I’ve been told that senility brings out the worst qualities in a person, not the best. If that’s true, people who are close to me in 20 years (yes, there’s a family-statistical chance I could live to be 90) better prepare themselves to cope with a quarrelsome, irascible, cantankerous, unpleasant old queer.

If ____phobia shortens the lifespan, perhaps no one will have to put up with me. After all, those forbears of mine who lived into their 90s (an overwhelming number of my parents—both—grandparents, great-grandparents, aunts, and uncles) were, for the part jolly positive folks who never smoked or became alcoholics. I’ve probably queered (to queer; verb trans. “to spoil; ruin”) my chances from the get-go. (Don’t you just love the arcaneness of our language?)
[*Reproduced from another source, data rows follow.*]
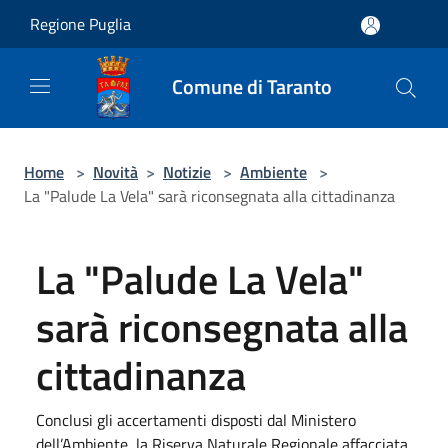
Salta al contenuto principale
Regione Puglia
Comune di Taranto
Home
>
Novità
>
Notizie
>
Ambiente
>
La "Palude La Vela" sarà riconsegnata alla cittadinanza
La "Palude La Vela"
sarà riconsegnata alla
cittadinanza
Conclusi gli accertamenti disposti dal Ministero
dell’Ambiente, la Riserva Naturale Regionale affacciata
It’s a good thing the wind blows in the spring as well as the fall. According to poet Jeffrey Harrison, I may have a chance.

A poet of honesty.

A poet of honesty.

Enough, by Jeffrey Harrison

It’s a gift, this cloudless November morning
warm enough for you to walk without a jacket
along your favorite path. The rhythmic shushing
of your feet through fallen leaves should be
enough to quiet the mind, so it surprises you
when you catch yourself telling off your boss
for a decade of accumulated injustices,
all the things you’ve never said circling inside you.

It’s the rising wind that pulls you out of it,
and you look up to see a cloud of leaves
swirling in sunlight, flickering against the blue
and rising above the treetops, as if the whole day
were sighing, Let it go, let it go,
for this moment at least, let it all go
.

(My goodness, it’s a real sonnet! written in 2010. I trust Mr. Harrison will not mind my introducing my thousands of readers to his work.)

In an interview for Smartish Pace, Harrison discussed the responsibilities of a poet, noting that “perhaps honesty is the primary responsibility—honesty about oneself and about what the world is like.” (“Jeffrey Harrison.” Poetry Foundation. poetryfoundation.org. 2014. Web.)

[If you wonder why I try to be careful about citations, consider this. My students are writing about the 1956 movie, Invasion of the Body Snatchers. I found a statement by Don Siegel, the director, I wanted to share with them. I found the quotation on about 10 web pages before I discovered its source. You have to be careful and honest. Oh, one other thing. Don’t you wish you’d had a freshman composition course in which you wrote about Invasion of the Body Snatchers? Seems to me any professor who requires that should be put out to pasture! Oh, my, what a prickly old man I’ve become.]

I’ve not become a prickly old man. I’ve become old, but I was always prickly. Cross me once, shame on you. Cross me twice, shame on me. Cross me three times, watch out!

Yes, I have this temper. It’s generally reserved for the voters of Oklahoma, homophobes, and incompetent deans, but sometimes it targets other people, places, and things. I’m not going to write about the gravest instance of my flying out of control. Almost 40 years later, it makes me weep even though I have made formal amends for it.

“. . . honesty about oneself and about what the world is like.” Damn, that’s hard. What the world is like is pretty easy if you have either objectivity or brains (I may have objectivity, but certainly not brains). It is true that the world is slipping into tyrannies that I will be glad to leave behind. David H. and Charles G. Koch are the most obvious examples of one kind of tyranny. The voters of Oklahoma are another. The tyranny of the majority. (All the years I lived in Massachusetts I secretly voted Republican because I was disgusted that, for example, mobster Whitey Bulger’s brother was president of the State Senate simply because he was a Democrat in Massachusetts.)

So the older I get, the more honest I try to be. It’s hard after a lifetime of not being honest about who I am. But I don’t want my irascibility to keep me from receiving kindness and consideration when I’m in the home for seniors with reality problems. Which, of course, you will be paying for because my retirement funds are likely not to last as long as I do.

Another reason to be cantankerous.

The source of honesty? Probably not.

The source of honesty? Probably not.